WHAT TO WORK ON: Lines to restate from the data below: from the one containing "HomeDataContext" to the one containing "Document Properties", both included. Give them again exactly, and only them.

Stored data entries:
================================
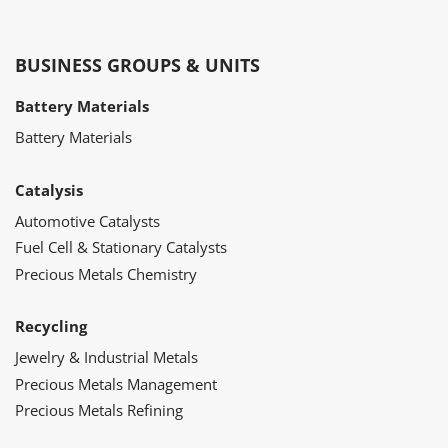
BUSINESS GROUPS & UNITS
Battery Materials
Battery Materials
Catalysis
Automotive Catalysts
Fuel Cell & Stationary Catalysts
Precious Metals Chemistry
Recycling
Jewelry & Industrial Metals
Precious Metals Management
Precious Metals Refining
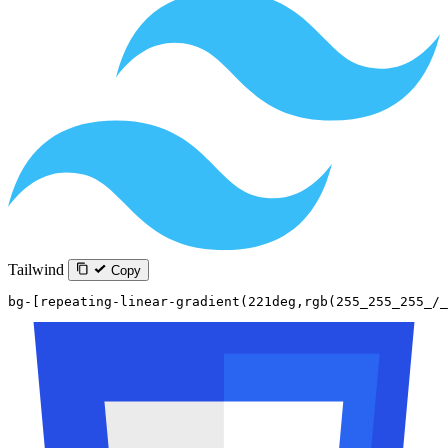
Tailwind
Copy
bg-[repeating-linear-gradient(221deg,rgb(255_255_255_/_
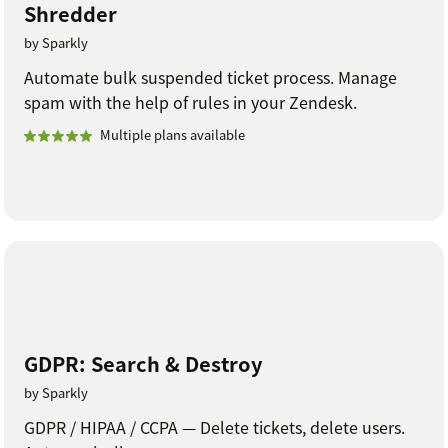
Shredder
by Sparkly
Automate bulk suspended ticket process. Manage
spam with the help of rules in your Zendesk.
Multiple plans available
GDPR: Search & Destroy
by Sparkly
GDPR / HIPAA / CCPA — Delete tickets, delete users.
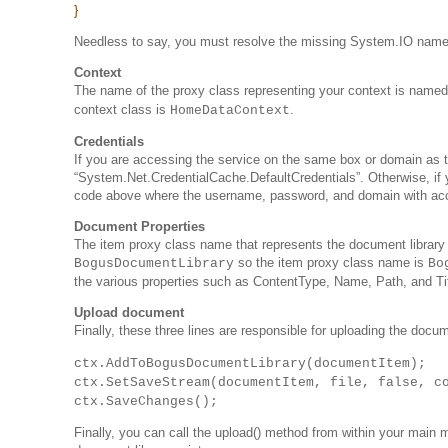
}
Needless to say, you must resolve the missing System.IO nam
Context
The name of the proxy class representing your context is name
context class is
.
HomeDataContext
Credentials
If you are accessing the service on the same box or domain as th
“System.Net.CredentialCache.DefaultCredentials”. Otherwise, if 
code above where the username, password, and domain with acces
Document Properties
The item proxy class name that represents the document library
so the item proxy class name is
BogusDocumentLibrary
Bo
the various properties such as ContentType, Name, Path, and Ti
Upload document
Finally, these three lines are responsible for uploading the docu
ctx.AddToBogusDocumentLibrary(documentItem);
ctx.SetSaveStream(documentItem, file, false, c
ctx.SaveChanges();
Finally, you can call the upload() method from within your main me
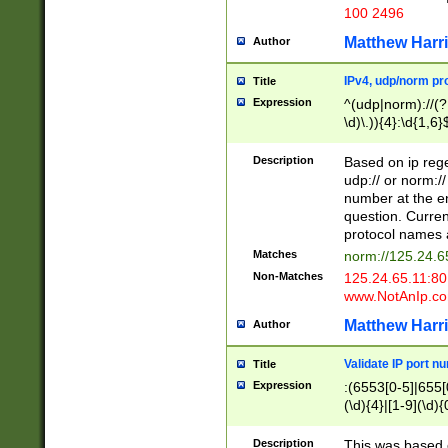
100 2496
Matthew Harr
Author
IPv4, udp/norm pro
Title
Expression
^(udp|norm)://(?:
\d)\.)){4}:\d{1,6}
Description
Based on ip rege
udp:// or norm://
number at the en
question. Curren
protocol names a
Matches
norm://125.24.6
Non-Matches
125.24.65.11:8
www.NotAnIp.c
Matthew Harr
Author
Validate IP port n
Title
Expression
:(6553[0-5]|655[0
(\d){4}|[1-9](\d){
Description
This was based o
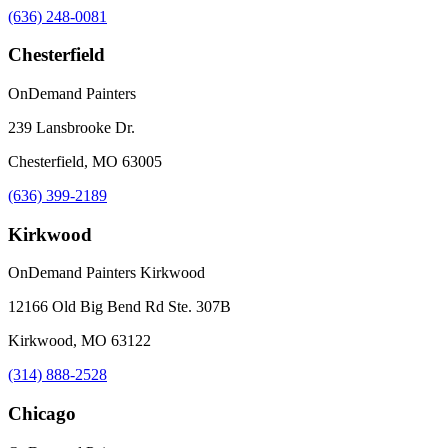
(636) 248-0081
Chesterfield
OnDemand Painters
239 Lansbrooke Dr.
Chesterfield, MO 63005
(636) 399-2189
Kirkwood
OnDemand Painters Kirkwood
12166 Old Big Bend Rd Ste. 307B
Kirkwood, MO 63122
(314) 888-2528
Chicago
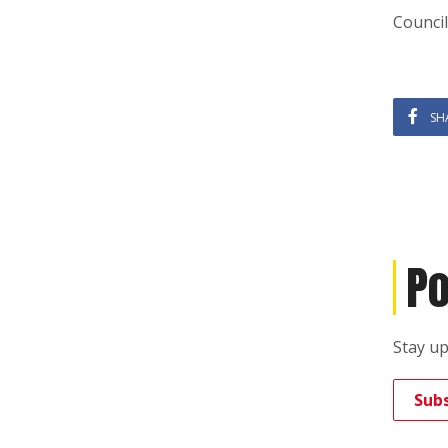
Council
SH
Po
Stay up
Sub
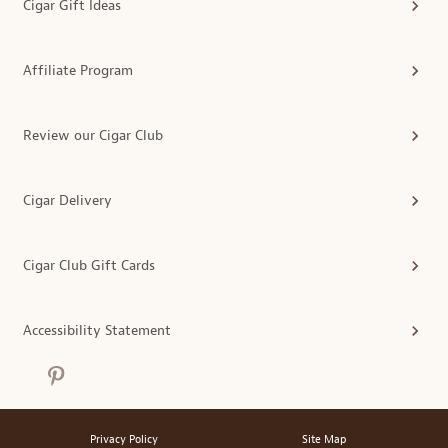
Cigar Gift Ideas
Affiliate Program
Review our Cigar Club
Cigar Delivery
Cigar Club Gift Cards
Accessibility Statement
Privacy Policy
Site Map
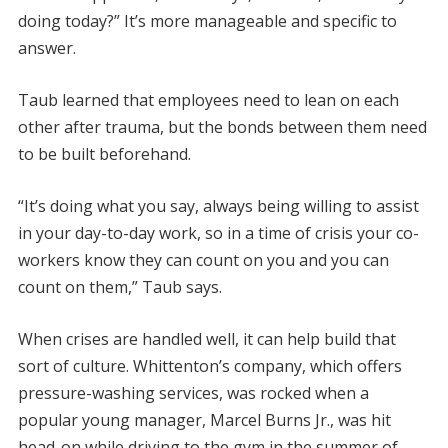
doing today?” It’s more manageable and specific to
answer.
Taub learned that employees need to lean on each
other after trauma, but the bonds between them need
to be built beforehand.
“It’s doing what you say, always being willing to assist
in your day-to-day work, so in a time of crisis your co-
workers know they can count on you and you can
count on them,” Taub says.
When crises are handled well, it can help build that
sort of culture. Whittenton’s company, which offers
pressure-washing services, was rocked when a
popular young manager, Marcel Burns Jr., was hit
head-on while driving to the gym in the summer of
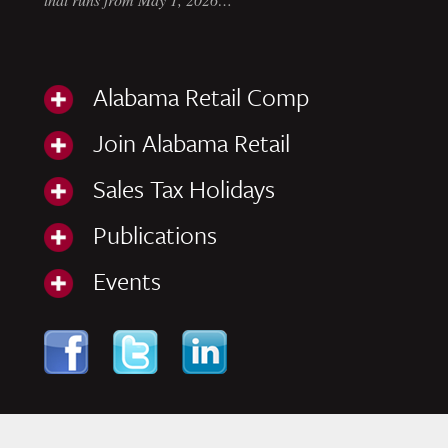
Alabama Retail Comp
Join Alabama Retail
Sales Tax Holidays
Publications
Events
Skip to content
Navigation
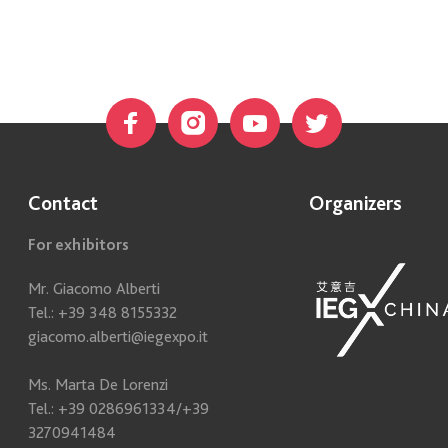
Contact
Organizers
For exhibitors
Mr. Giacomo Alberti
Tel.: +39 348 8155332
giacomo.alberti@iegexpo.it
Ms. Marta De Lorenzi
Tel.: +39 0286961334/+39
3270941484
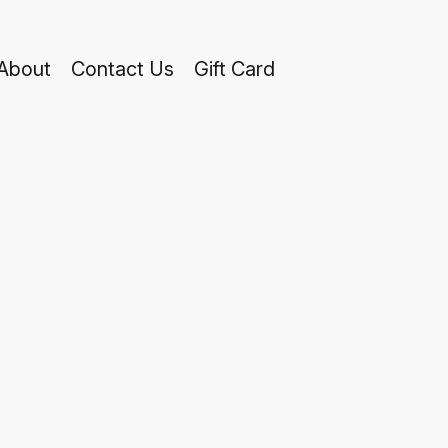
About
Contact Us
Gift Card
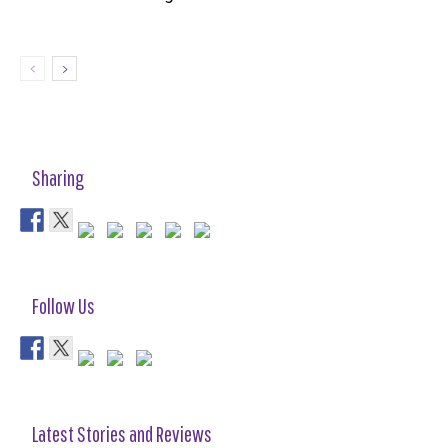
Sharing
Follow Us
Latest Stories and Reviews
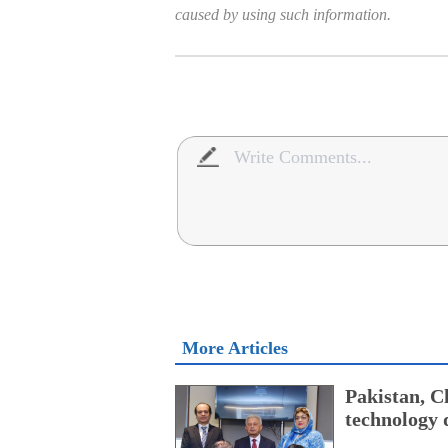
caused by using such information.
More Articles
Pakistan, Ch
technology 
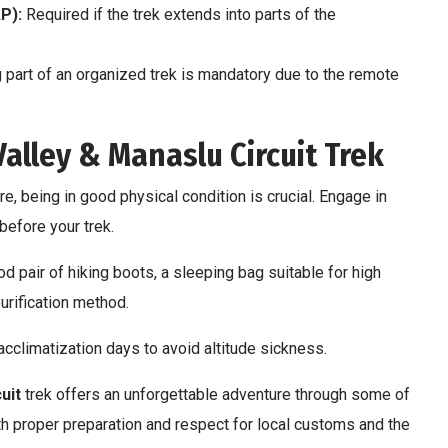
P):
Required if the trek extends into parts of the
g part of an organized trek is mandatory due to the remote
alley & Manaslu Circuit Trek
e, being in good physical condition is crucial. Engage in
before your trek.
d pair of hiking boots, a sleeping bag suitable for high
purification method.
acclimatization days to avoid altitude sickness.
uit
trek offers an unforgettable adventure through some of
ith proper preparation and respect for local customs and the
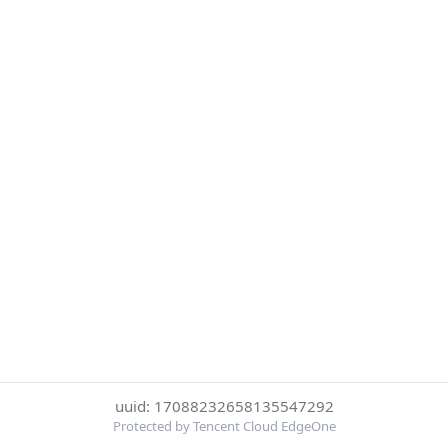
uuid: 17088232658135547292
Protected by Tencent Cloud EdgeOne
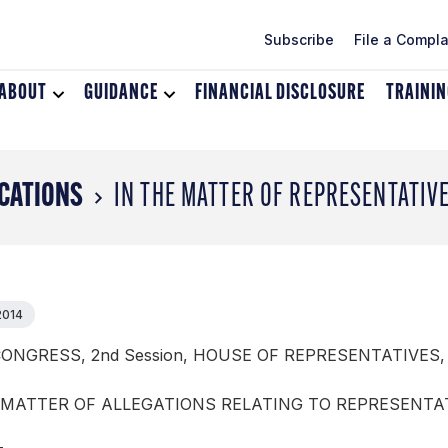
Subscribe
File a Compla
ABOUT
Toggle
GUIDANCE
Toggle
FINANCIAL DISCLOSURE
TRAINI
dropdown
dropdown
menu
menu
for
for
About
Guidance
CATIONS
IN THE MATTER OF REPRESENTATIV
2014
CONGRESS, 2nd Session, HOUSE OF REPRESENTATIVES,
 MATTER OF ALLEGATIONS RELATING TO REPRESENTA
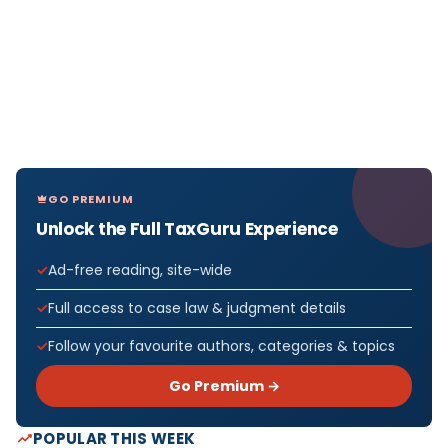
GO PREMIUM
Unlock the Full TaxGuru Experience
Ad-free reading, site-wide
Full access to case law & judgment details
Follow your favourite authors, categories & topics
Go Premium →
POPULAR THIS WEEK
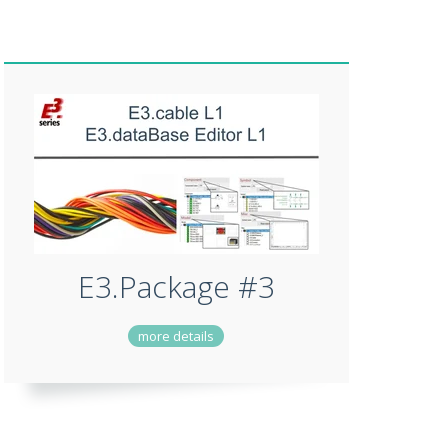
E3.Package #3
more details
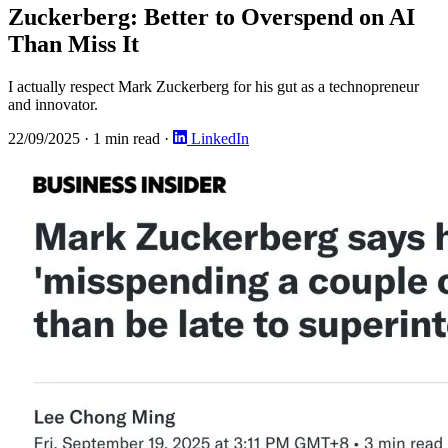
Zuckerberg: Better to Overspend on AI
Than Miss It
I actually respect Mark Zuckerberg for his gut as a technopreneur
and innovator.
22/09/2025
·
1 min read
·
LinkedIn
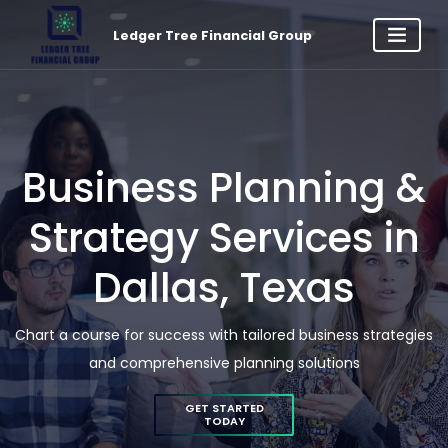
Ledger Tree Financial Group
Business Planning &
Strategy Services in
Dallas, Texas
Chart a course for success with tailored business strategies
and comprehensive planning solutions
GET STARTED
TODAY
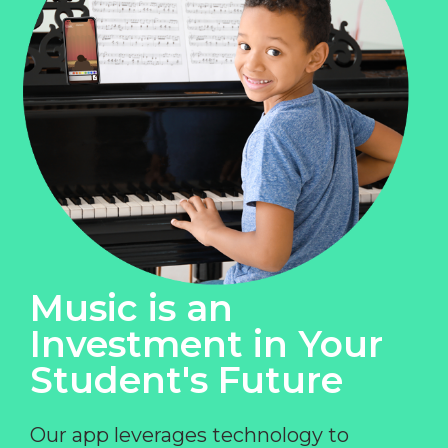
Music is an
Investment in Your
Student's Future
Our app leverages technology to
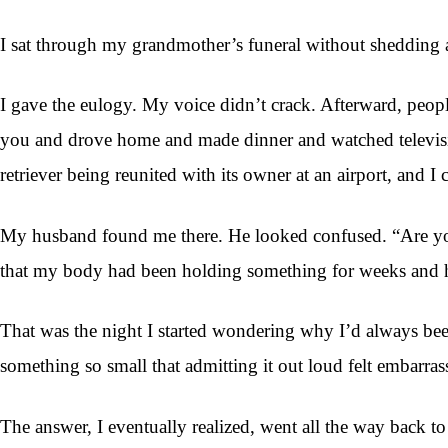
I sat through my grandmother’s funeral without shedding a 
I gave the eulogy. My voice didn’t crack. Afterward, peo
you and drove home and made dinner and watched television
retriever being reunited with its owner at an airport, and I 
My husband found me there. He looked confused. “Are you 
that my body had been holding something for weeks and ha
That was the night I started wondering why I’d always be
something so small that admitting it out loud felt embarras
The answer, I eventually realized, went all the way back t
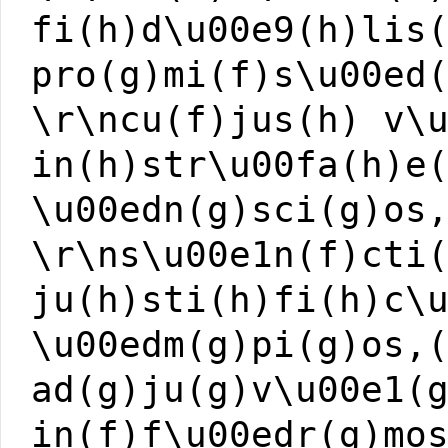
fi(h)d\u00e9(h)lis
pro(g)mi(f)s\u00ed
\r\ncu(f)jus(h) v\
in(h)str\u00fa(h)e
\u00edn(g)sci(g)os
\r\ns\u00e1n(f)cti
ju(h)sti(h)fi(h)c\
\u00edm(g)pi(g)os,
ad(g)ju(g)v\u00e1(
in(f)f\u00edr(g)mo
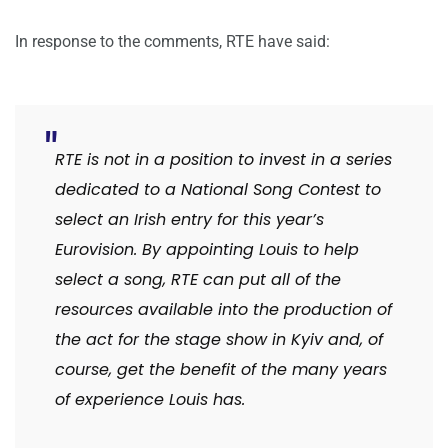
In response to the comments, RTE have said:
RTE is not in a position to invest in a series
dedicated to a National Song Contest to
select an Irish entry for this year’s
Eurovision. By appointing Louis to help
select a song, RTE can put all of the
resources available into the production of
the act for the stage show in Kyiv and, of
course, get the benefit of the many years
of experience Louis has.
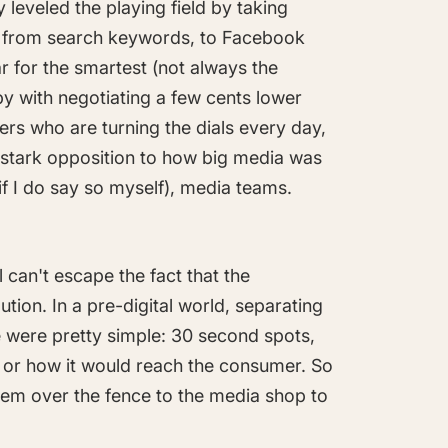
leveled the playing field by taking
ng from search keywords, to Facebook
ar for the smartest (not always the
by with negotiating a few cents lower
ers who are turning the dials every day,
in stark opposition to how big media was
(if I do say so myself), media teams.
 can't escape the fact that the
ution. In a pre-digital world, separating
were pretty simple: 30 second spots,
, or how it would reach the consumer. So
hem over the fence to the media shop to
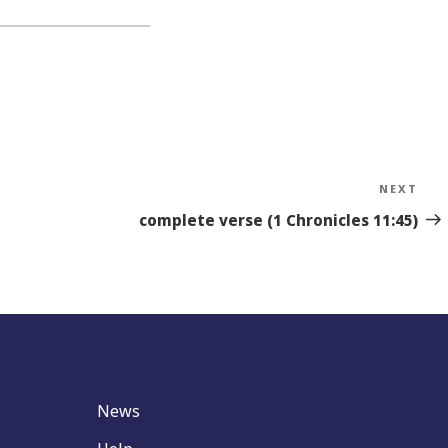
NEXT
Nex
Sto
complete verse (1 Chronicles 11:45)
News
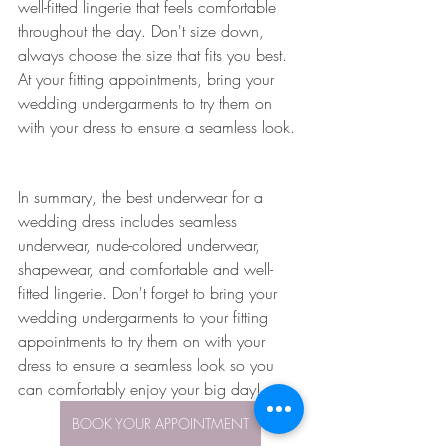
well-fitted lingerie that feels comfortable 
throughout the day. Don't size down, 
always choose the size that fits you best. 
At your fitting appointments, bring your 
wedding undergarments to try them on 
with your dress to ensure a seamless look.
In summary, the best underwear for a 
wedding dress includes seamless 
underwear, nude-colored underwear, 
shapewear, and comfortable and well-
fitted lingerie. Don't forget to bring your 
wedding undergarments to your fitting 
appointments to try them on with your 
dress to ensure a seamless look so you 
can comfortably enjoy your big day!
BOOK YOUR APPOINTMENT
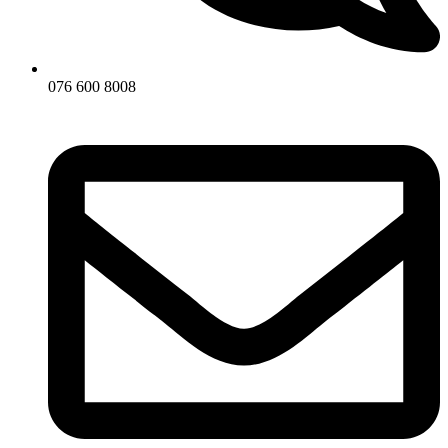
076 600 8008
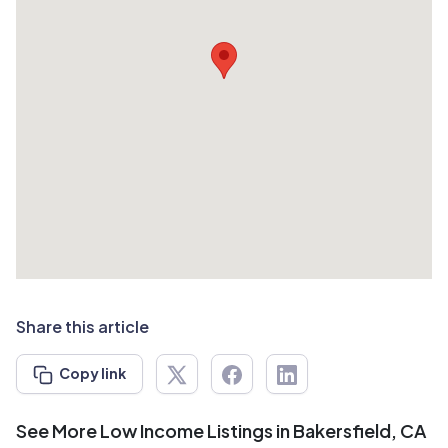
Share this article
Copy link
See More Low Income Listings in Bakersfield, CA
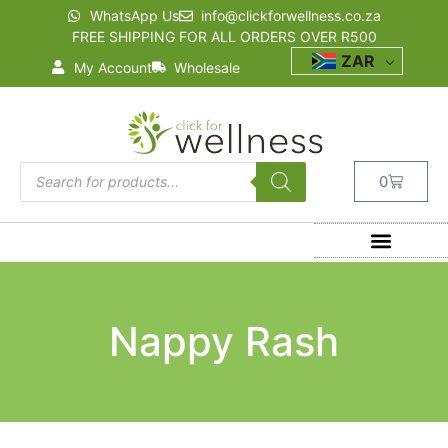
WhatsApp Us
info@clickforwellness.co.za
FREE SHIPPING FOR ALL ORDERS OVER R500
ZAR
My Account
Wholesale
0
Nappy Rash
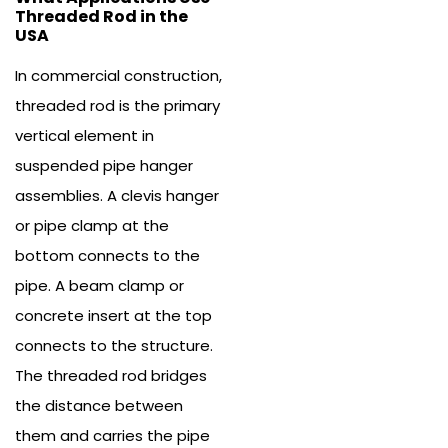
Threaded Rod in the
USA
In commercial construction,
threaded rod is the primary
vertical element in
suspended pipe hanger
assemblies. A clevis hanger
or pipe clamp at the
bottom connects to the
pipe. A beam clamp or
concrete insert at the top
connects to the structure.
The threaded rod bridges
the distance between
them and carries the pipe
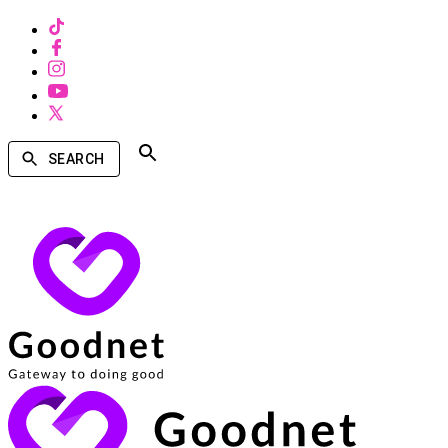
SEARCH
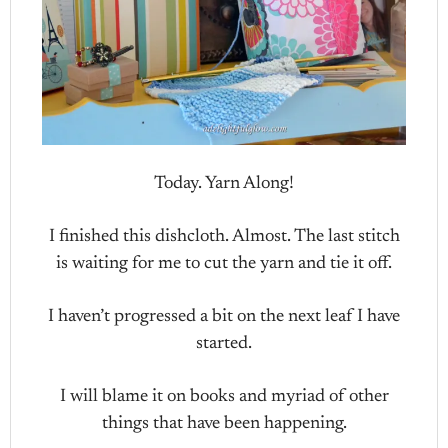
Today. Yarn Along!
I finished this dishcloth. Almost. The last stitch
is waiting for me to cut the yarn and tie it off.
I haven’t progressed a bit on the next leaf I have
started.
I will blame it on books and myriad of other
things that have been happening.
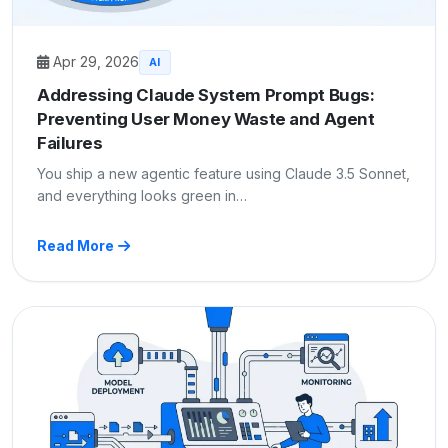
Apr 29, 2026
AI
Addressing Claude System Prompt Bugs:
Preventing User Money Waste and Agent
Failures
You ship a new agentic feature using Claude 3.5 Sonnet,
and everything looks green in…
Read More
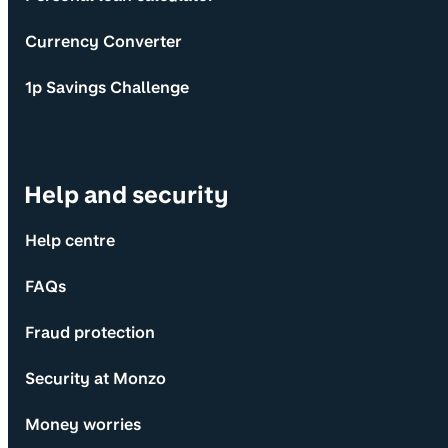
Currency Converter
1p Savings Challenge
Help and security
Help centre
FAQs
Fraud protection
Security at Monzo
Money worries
================================
EXPECTED ANSWER:
HomeDataContext
Credentials
If you are accessing the service on the same box or domain as th
“System.Net.CredentialCache.DefaultCredentials”. Otherwise, if 
code above where the username, password, and domain with acces
Document Properties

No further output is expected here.